Admiration for natural talents is distinguished from admiration for acquired excellence by its opposite: one may feel contempt or resentment toward another’s acquired excellence.
As you may have noticed, being a saint is not a natural talent. It is often perceived as acquired and thus resented by many, but it is not acquired. It is received. Then what is it that we admire?
K. Chesterton once said that a saint is a person who knows he or she is really a sinner. I mean, really knows! She knows two things: 1) what she did, when she did it, where she did it, who she did it with and who she did it to. 2) She knows how this distanced her from what matters most.
And then it gets complicated. As the gospel tells us, “The light came into the world, but the people preferred darkness because their works were evil.” We admire the saints for their receptivity because they accepted what they know they don’t deserve, they received what it is impossible to pay for.

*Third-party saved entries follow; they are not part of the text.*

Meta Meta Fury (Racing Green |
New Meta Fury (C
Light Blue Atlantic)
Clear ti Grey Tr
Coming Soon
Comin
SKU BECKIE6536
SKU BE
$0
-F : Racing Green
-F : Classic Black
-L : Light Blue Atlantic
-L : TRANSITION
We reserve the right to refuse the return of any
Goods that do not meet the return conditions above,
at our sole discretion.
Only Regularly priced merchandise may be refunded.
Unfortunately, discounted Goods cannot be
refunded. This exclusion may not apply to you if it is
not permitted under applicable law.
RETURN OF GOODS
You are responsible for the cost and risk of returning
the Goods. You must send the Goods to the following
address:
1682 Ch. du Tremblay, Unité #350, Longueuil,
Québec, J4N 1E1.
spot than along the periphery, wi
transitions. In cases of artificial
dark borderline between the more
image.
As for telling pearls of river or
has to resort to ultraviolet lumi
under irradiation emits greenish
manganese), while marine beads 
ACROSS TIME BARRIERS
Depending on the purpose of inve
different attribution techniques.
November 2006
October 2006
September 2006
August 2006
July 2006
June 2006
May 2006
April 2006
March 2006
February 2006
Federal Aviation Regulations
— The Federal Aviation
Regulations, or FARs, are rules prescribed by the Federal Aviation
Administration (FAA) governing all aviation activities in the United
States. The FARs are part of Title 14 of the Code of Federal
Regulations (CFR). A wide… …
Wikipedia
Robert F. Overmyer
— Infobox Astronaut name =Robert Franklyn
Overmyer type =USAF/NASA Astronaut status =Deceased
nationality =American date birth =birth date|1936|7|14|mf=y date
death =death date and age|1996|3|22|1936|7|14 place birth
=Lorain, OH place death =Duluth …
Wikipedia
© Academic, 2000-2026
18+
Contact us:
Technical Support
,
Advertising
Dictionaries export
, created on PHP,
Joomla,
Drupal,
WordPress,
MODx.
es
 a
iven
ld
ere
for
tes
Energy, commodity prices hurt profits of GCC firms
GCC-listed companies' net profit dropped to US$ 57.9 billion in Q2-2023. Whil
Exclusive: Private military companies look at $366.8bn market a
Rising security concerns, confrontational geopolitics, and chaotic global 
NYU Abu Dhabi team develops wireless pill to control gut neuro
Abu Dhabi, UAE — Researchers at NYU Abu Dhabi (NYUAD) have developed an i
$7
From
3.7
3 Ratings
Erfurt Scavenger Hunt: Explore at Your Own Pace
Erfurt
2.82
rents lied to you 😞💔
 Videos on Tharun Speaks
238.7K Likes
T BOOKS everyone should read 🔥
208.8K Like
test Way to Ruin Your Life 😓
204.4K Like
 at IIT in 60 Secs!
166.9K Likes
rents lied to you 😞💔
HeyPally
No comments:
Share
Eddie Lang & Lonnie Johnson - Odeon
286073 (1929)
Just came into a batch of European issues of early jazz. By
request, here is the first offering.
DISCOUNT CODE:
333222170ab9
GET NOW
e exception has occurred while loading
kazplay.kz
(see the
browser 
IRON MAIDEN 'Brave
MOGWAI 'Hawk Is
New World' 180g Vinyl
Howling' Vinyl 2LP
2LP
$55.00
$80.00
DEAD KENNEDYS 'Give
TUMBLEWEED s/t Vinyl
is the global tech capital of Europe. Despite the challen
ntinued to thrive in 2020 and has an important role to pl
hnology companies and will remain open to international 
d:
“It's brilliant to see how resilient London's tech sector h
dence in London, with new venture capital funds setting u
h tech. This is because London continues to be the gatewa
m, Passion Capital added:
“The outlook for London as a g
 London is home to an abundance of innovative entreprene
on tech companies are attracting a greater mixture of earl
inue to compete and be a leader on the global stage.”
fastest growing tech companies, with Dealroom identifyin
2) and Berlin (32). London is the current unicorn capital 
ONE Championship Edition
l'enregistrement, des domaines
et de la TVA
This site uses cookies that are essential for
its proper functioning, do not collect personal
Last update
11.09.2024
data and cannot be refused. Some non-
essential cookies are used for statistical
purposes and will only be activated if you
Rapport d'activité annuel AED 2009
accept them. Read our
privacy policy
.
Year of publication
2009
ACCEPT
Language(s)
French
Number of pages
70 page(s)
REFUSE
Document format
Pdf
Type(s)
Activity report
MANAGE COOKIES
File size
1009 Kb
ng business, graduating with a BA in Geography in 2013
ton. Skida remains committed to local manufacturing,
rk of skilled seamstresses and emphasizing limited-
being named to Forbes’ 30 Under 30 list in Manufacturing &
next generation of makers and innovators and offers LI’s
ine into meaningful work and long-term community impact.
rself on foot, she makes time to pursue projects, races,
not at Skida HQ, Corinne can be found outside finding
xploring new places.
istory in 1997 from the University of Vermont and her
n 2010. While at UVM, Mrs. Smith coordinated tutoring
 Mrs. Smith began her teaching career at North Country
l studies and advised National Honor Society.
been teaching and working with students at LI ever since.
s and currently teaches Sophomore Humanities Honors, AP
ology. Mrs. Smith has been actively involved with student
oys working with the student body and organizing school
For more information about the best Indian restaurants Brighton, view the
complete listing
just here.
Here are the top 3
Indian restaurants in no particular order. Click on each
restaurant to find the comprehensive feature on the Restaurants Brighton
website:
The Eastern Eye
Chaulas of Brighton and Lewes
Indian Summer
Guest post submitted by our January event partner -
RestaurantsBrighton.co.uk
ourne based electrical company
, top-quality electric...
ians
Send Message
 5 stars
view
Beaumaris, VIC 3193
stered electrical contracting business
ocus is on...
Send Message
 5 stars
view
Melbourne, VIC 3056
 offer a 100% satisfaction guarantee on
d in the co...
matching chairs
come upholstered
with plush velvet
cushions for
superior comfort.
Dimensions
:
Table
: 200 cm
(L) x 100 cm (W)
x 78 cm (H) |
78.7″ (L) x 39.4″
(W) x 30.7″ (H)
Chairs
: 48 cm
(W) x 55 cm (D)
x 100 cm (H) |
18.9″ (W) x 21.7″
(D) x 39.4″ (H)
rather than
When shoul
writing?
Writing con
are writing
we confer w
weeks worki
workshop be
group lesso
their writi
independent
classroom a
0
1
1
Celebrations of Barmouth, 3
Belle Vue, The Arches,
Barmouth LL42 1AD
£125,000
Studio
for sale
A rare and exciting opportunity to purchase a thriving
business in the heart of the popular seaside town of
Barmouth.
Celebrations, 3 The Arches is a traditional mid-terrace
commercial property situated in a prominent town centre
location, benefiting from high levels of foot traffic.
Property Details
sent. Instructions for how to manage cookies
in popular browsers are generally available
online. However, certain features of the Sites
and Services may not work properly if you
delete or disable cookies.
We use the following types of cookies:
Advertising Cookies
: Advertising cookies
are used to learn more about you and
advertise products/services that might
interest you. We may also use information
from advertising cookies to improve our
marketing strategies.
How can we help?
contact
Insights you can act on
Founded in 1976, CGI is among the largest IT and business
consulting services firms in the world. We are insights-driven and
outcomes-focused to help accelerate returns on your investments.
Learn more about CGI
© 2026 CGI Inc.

Yet, they must be receptive of God’s love, forgiveness, reconciliation and hope…to mention a few. They are the objects of mercy…and they know it…and they consent to it.
Most of all, they de-center on self and re-center on Christ. Thus, they show faith. When we ask “What is a person like who lives centered on Christ” we point to a saint –or a senior professed- and say, “Such a person is like that.” Holiness is not accomplished; it is allowed.